> _Exercise data_:
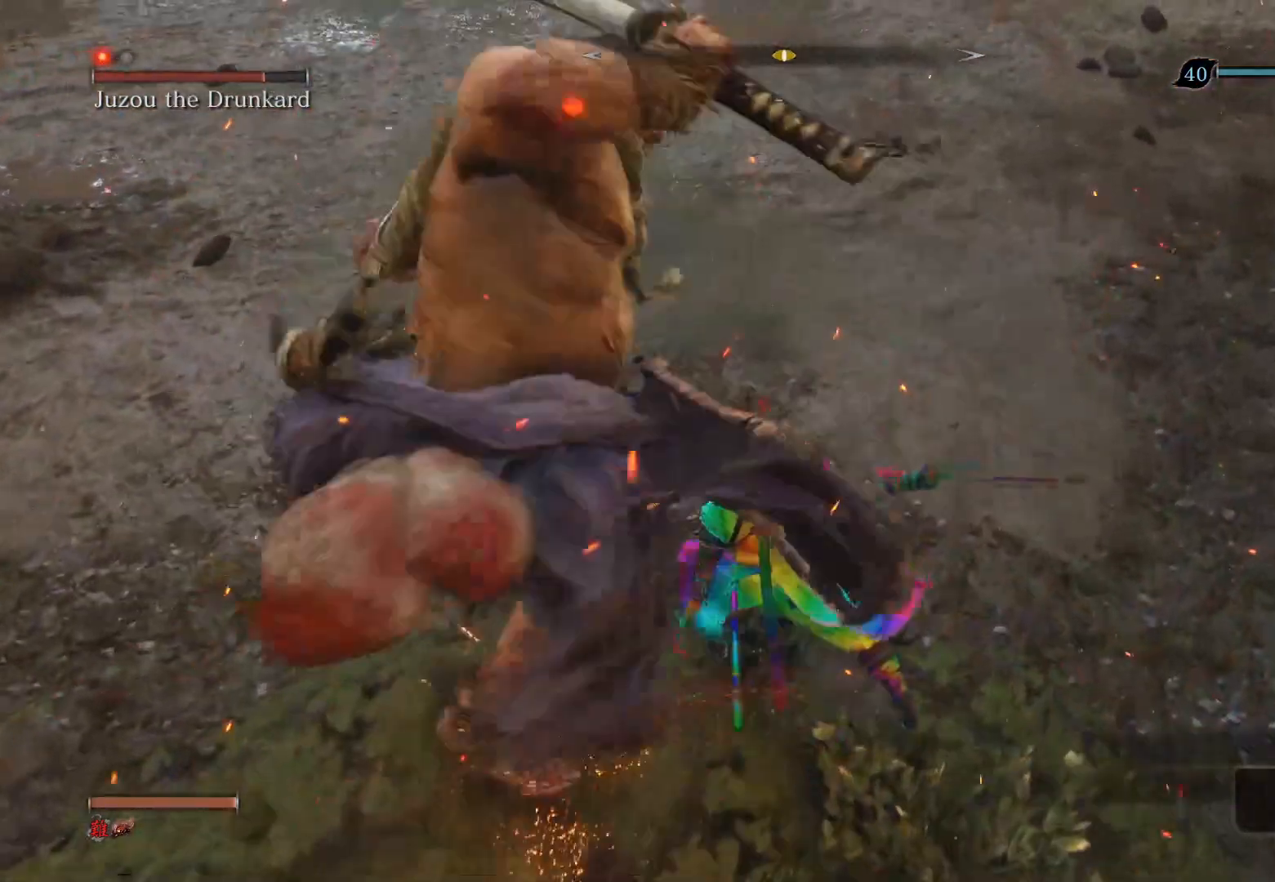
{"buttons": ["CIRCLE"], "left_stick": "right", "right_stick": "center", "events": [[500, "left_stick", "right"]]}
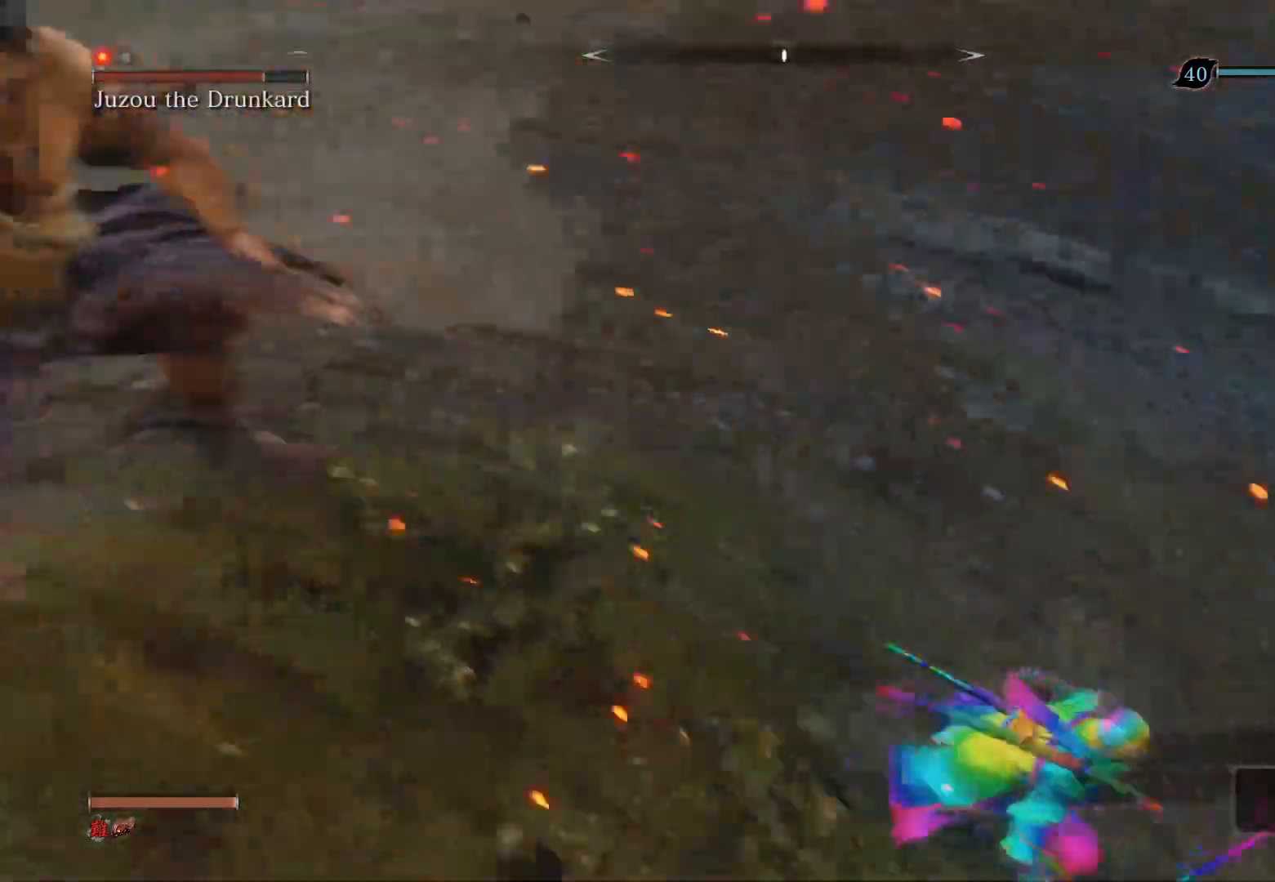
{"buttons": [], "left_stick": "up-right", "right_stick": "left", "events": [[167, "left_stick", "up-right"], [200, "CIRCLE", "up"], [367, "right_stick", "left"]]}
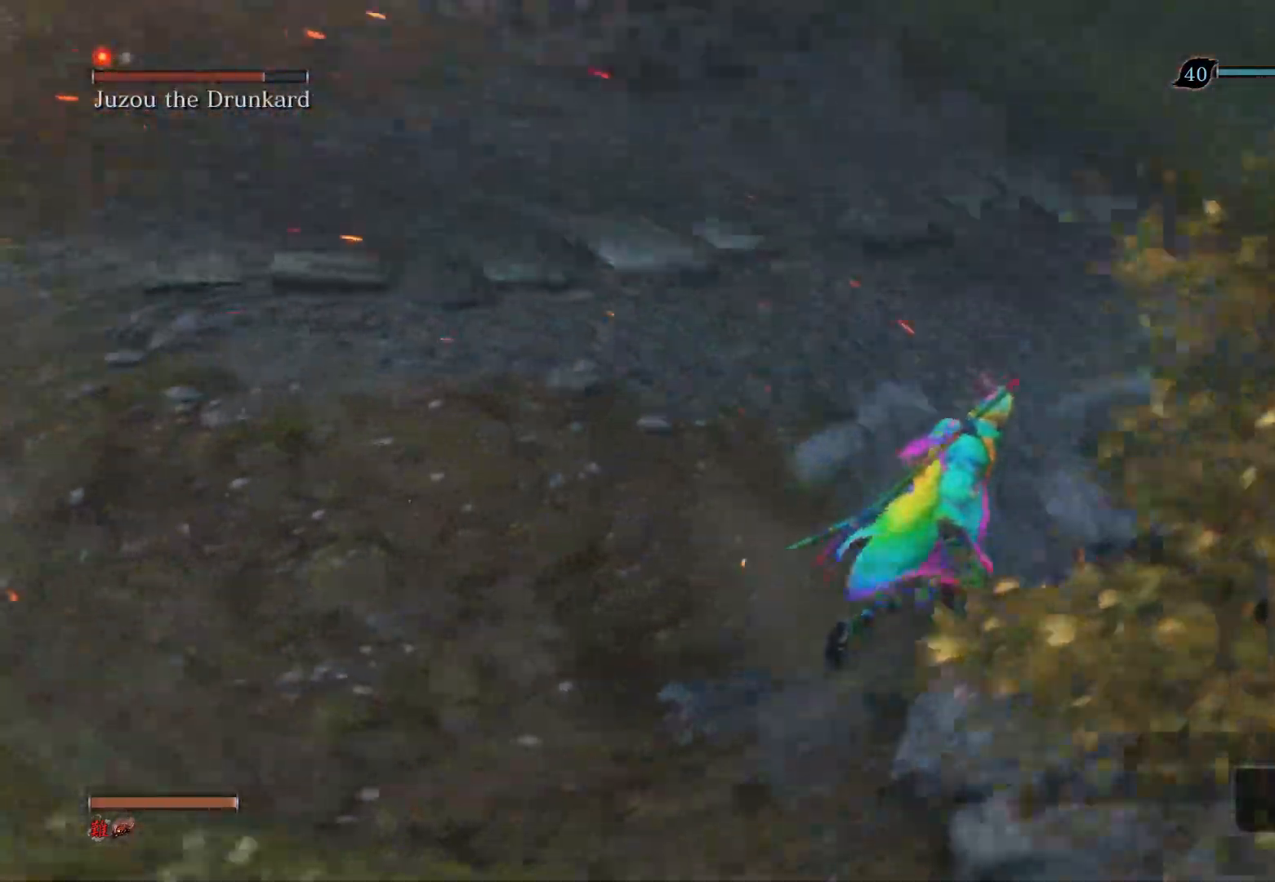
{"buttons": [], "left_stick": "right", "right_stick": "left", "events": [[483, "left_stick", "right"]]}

> _Your task_:
Copy out all the data above exactly, minus the images.

> _Solution to this problem_:
{"buttons": ["CIRCLE"], "left_stick": "right", "right_stick": "center", "events": [[500, "left_stick", "right"]]}
{"buttons": [], "left_stick": "up-right", "right_stick": "left", "events": [[167, "left_stick", "up-right"], [200, "CIRCLE", "up"], [367, "right_stick", "left"]]}
{"buttons": [], "left_stick": "right", "right_stick": "left", "events": [[483, "left_stick", "right"]]}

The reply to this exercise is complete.